» **Exercise description**: In the text about prisoners of conscience, how long is the prison sentence that Nguyen Bac Truyen received in April 2018?

» **Excerpted text**:
These prisoners of conscience will be adopted by Parliamentarians, who will advocate on their behalf. The aim is to highlight their cases – and those of all who are unjustly imprisoned as a result of their faith or belief, regardless of whatever that faith of belief might be. Through these efforts we will establish a much more focused and continuous advocacy on their behalf.
Nguyen Bac Truyen (Nguyễn Bắc Truyển) is a Hoa Hao Buddhist and legal expert who has provided pro bono legal assistance to families of political prisoners, victims of land grabs, and persecuted religious communities. He was abducted by the Vietnamese police on 30 July 2017 in Ho Chi Minh City and held in incommunicado arbitrary detention in Hanoi until his trial.
In April 2018 he was charged with ‘carrying out activities aimed at overthrowing the government’ under Article 79 of the Vietnamese penal code and sentenced to 11 years in prison. During his imprisonment, concerns have been raised for Truyen’s health.
Leah, a teenage Christian girl was one of the 110 schoolgirls abducted by Boko Haram members from their school in Dapchi, Nigeria. Despite the fact that all of the girls have now been released, Boko Haram refused to let Leah go. According to one of the other girls, Leah declined to renounce her Christian faith. This is the reason Boko Haram continues to enslave her.
Nasser, an Iranian Christian convert, has been in Tehran’s Evin Prison since January 2018, serving a 10-year sentence for his membership of a house-church. He has had three requests for retrials rejected in that time, and was recently denied parole, despite being eligible after serving more than one third of his sentence. He was told the reason for the denial was that he had “not changed his position” – i.e. that he continues to maintain that he is a Christian. Nasser, who was his elderly mother’s primary carer before his incarceration, has not once been allowed out on furlough, despite the Covid pandemic. He celebrated his 60th birthday on 3 August – in prison.

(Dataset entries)

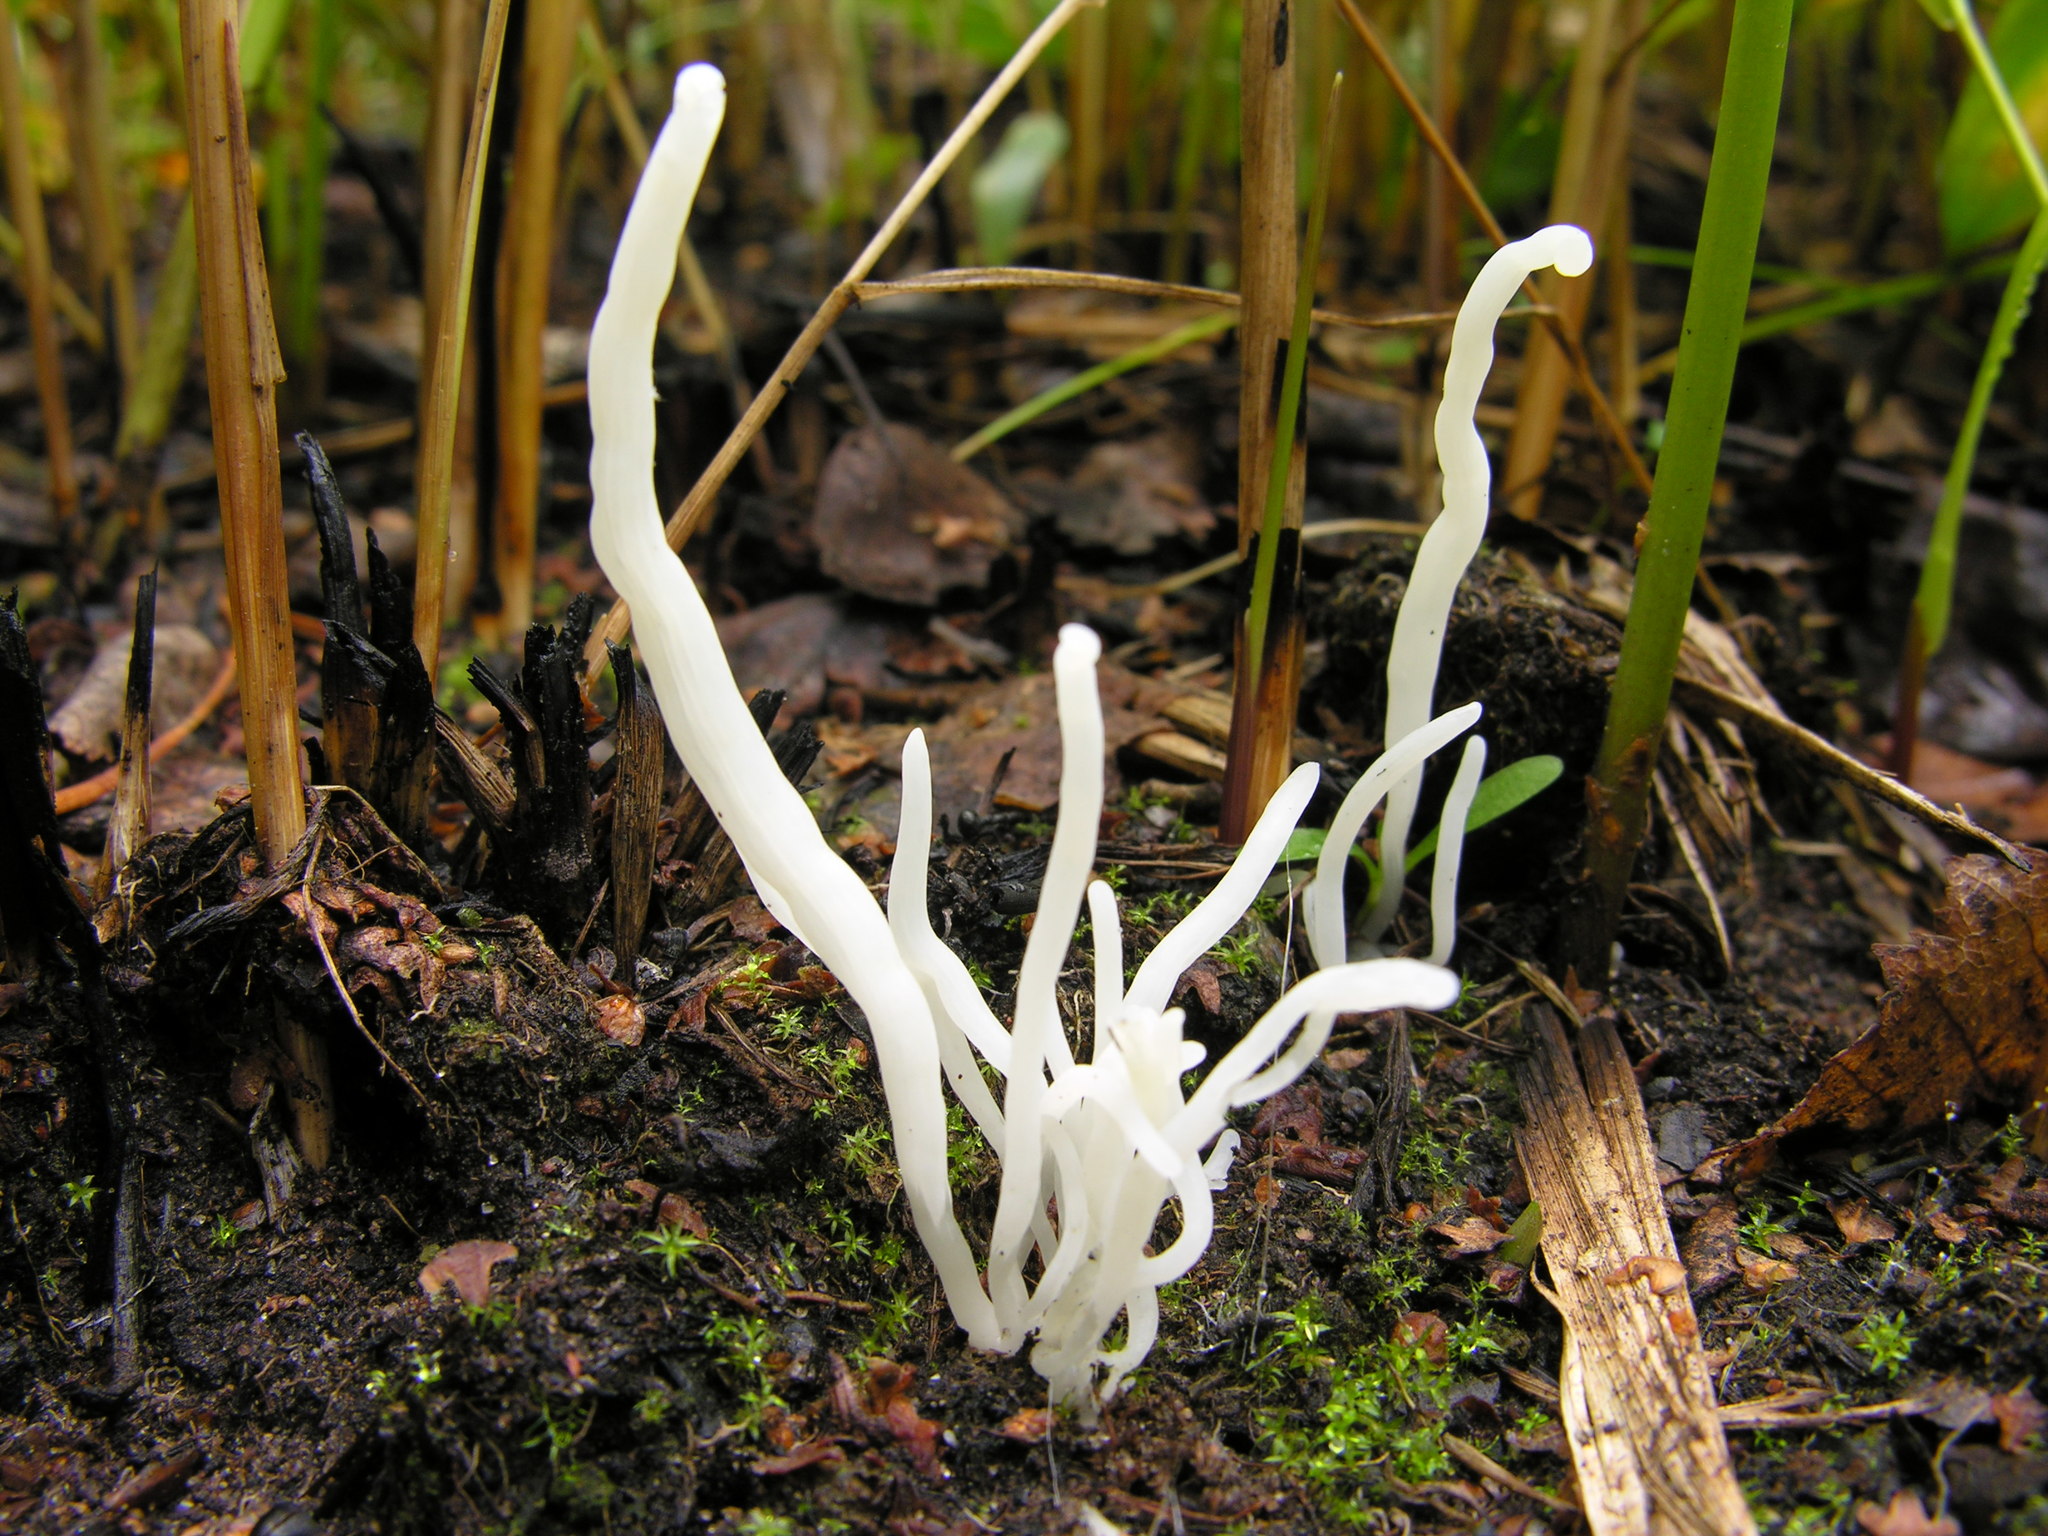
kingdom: Fungi
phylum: Basidiomycota
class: Agaricomycetes
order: Agaricales
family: Clavariaceae
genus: Clavaria
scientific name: Clavaria fragilis
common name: White spindles
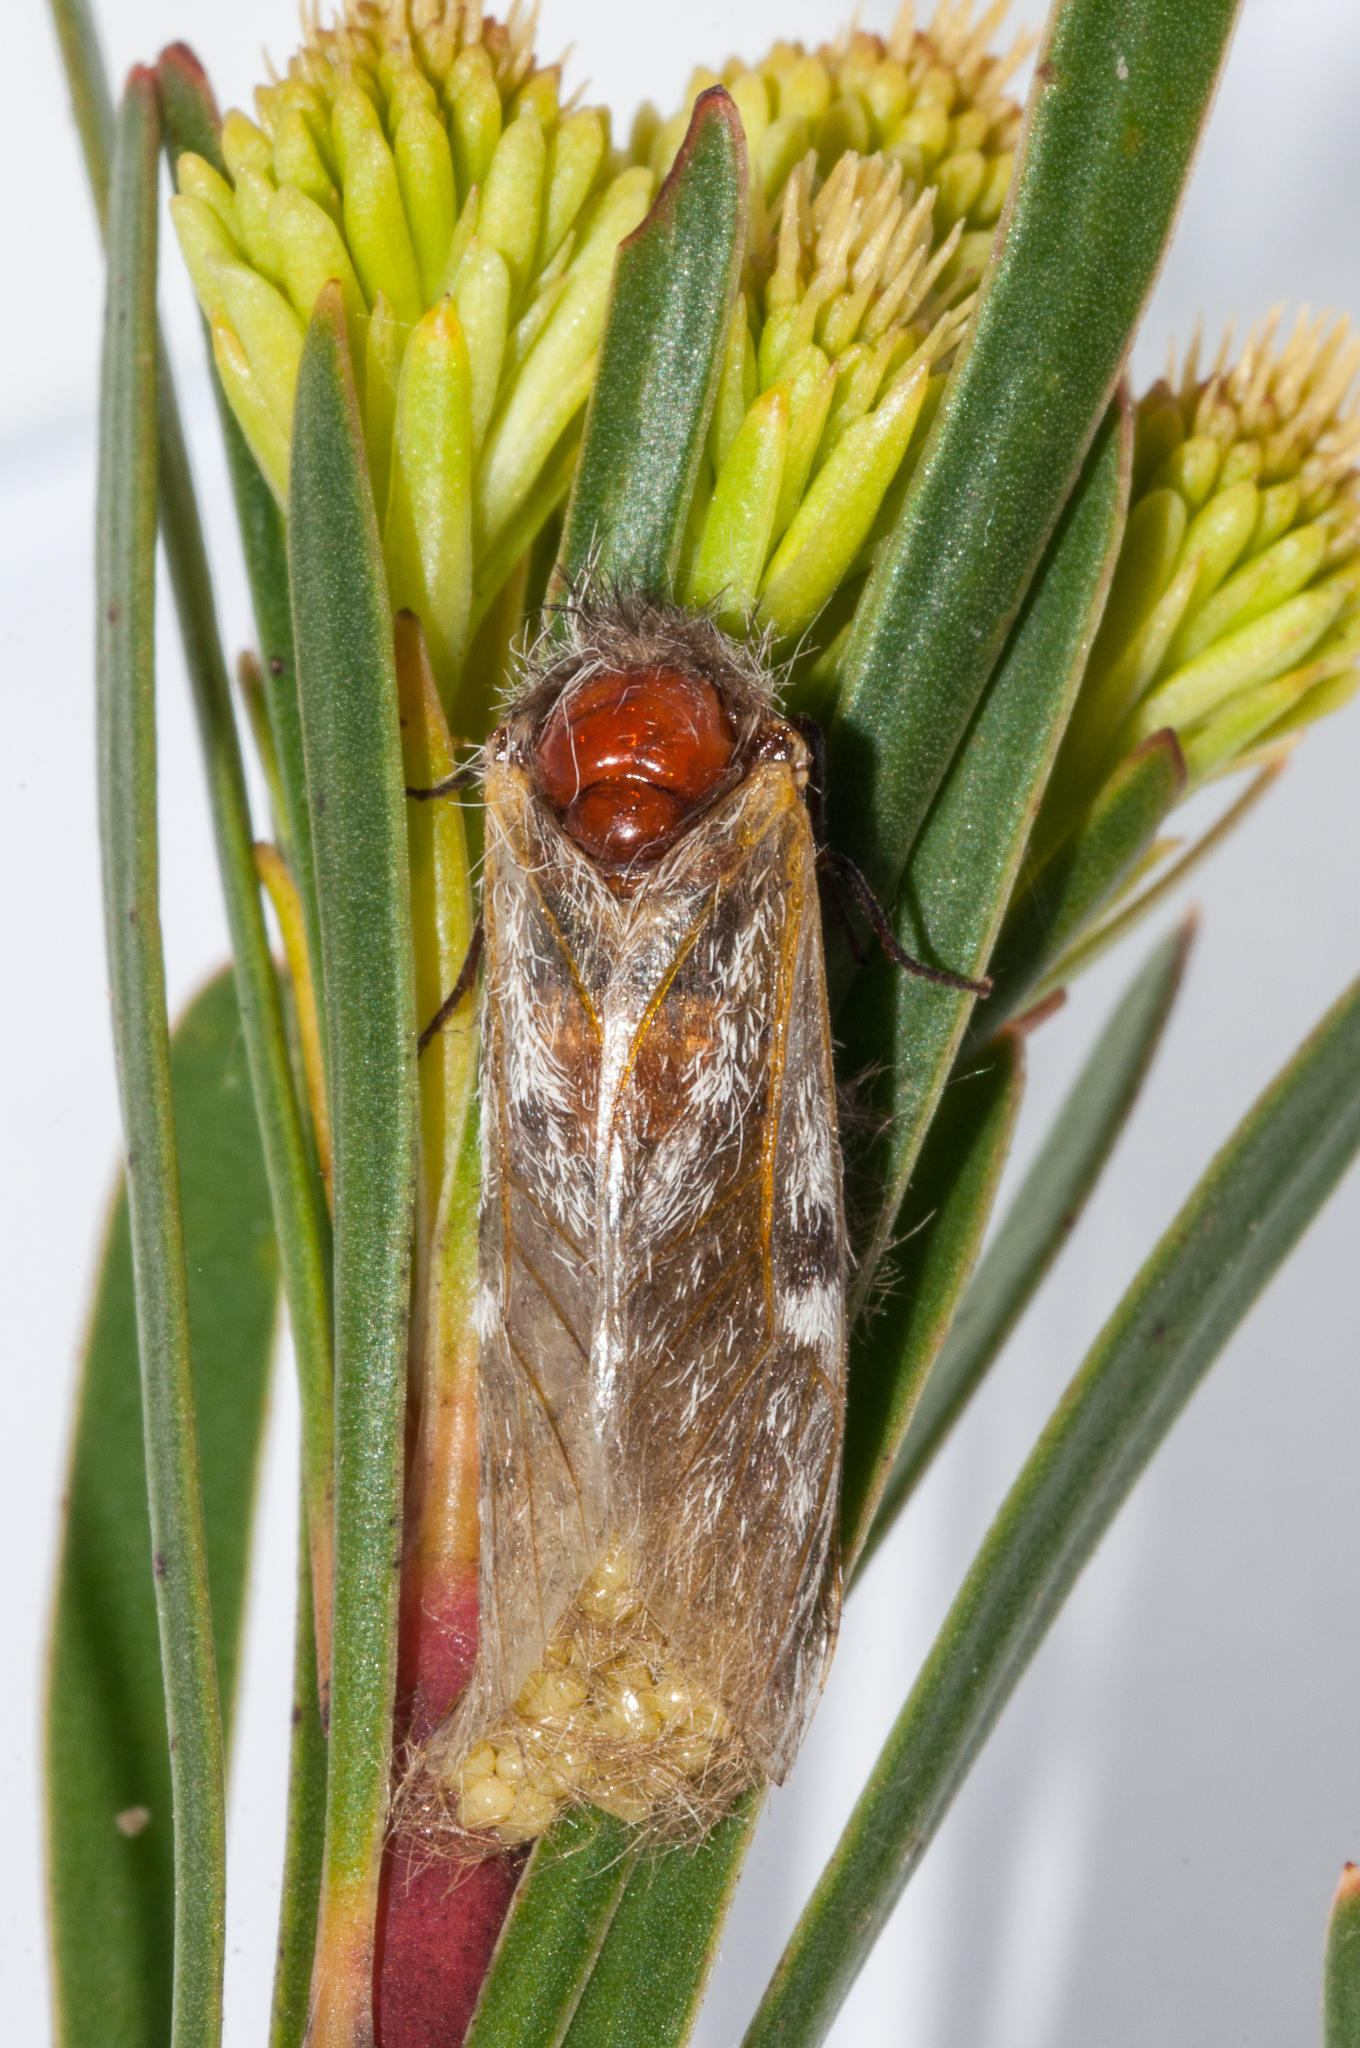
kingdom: Animalia
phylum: Arthropoda
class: Insecta
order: Lepidoptera
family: Somabrachyidae
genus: Psycharium
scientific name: Psycharium pellucens
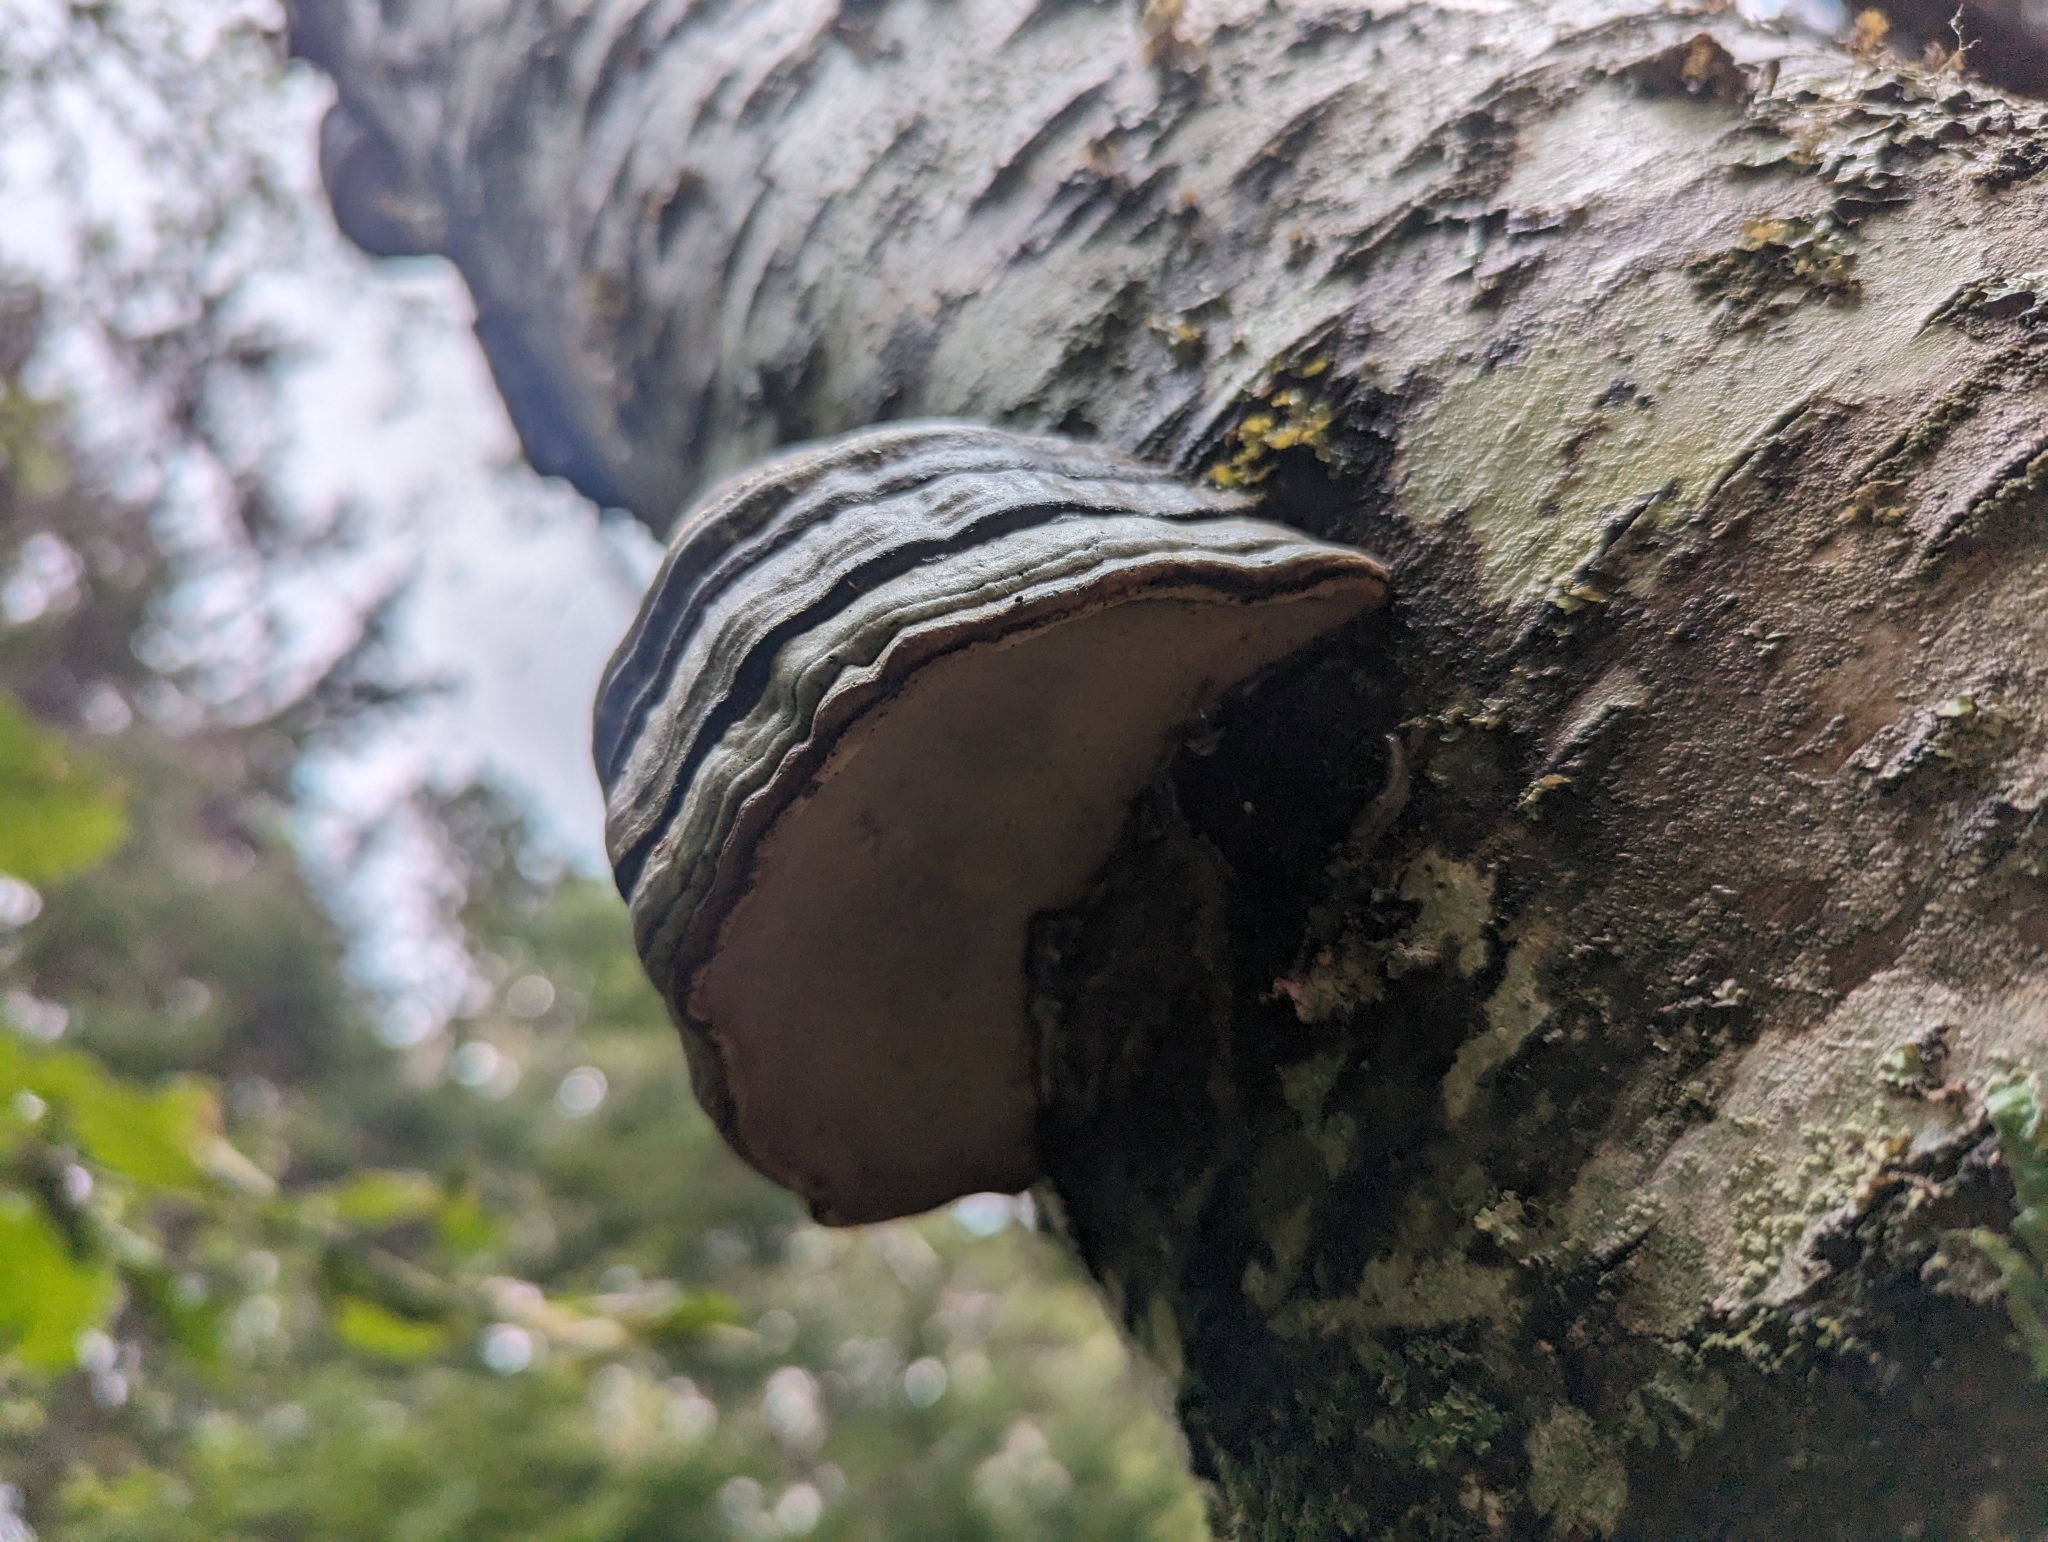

» **Task answer**: 11 years in prison.